Shooting .357 Magnum cartridges in a lightweight gun can be painful. It’s good to practice with them regularly, but most perishable skills for the 340PD can be reinforced on the Model 43c. I got a Speed Beez speedloader and some Tuff Products QuickStrips to practice with it. In the time I can empty a five-round .38 cylinder, I am already on my reload with the Model 43c, with eight accurate shots on the target.

The Model 43c is made mostly of aluminum alloy with a stainless barrel. The backstrap and trigger guard even have milled areas for reducing weight. It has a matte-black finish, which seems to be rather resistant to pocket wear. I had a set of Crimson Trace LG-350 grips for it, so I put them on. Now it weighs 11.3 oz. (12.1 oz., loaded). It is the perfect pocket gun, as it is light enough for a pocket in my dress slacks.
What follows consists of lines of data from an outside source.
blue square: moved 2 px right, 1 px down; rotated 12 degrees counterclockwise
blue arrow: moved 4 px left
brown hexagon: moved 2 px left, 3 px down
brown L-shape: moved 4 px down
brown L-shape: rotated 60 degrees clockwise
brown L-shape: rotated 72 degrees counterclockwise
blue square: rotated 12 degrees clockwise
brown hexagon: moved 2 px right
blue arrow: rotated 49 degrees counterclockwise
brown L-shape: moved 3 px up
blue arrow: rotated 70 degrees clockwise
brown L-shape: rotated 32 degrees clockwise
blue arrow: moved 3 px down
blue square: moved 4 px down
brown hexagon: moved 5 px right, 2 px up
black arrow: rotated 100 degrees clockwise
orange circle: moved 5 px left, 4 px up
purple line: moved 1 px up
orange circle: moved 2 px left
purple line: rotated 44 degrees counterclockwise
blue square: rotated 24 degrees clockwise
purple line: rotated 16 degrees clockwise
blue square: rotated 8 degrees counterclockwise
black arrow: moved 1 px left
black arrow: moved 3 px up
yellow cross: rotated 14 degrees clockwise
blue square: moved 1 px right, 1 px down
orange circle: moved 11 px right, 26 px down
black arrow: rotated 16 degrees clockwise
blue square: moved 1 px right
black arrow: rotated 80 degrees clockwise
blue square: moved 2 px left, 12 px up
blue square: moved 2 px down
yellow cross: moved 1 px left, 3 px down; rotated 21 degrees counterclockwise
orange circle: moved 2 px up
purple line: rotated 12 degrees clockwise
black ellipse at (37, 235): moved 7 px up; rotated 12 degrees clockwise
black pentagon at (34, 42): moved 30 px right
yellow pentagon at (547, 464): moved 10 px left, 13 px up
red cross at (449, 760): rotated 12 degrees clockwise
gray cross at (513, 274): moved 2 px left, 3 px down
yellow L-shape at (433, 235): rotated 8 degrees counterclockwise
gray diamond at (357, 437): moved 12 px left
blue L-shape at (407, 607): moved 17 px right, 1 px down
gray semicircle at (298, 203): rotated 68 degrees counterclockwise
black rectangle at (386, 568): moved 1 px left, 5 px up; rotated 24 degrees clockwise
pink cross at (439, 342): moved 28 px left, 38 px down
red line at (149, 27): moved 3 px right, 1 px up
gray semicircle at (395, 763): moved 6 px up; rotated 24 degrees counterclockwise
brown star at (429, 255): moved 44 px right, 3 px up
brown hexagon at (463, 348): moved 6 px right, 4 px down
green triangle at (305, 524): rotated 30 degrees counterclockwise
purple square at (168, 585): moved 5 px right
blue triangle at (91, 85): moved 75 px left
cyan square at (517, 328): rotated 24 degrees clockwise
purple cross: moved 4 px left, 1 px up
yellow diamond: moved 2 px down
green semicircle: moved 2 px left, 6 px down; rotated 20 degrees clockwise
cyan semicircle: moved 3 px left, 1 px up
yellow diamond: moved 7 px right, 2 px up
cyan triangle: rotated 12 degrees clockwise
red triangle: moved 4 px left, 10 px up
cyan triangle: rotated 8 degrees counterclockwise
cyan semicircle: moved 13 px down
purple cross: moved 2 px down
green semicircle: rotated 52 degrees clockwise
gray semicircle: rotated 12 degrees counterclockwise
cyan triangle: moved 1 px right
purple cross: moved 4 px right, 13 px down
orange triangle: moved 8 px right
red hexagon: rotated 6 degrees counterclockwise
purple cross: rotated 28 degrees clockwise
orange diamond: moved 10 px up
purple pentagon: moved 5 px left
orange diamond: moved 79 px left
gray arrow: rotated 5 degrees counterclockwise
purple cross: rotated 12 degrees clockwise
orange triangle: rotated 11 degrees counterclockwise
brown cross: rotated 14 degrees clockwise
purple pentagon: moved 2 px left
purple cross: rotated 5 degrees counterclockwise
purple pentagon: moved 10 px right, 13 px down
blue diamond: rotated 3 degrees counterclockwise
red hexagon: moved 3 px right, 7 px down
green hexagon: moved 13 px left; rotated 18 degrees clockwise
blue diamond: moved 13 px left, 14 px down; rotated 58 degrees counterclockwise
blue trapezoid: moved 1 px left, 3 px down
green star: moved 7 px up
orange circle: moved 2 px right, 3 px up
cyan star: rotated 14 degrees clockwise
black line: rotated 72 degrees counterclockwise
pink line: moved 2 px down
The Model 43c Is Not A Match Gun

The Model 43c is easy to shoot, but the trigger pull is heavy and slightly gritty. I showed this to my gunsmith and he assured me he could smooth it out. The quality of the build is excellent, and I have put better than a couple thousand rounds through it already. My only comment on the design is something typical of all .22 revolvers: Because of the shorter ejector, one must punch the empties out with authority. Ejecting them slowly runs the risk of the thin brass getting off track, resulting in the ejector star getting behind the rims. When I teach revolver, I always teach pounding the ejector rod anyway.

The Model 43c is not a match gun, but everything is very consistent. Anyone who tried it could nail a headshot at 15–20 yards with little effort.

I didn’t start out carrying my Model 43c, but when I picked it up, I was running trails in my area. I don’t run unarmed, and the 43c was pretty easy to tote around with 36 rounds. As a kit gun, it brought me back to the times when we used to carry a couple cardboard boxes of .22s in a backpack, and a hike could turn into impromptu target practice.

I Cannot Tell You To Carry This Gun But ...

Shooter’s Choice has just released their .22-cal Pistol Cleaning Kit, which comes with their FP-10 Elite oil. Since it has all of the right things that protect a .22 in the same place, I recommend this for an accessory. Most J-Frame holsters fit it, but mine goes in a Sticky MD-5, which is good for running shorts and a tank top.

I cannot, in clear conscience, tell you to carry this gun. There are, however, reasonable applications for it. I’ll tell you one thing: No tin can is safe around me anymore.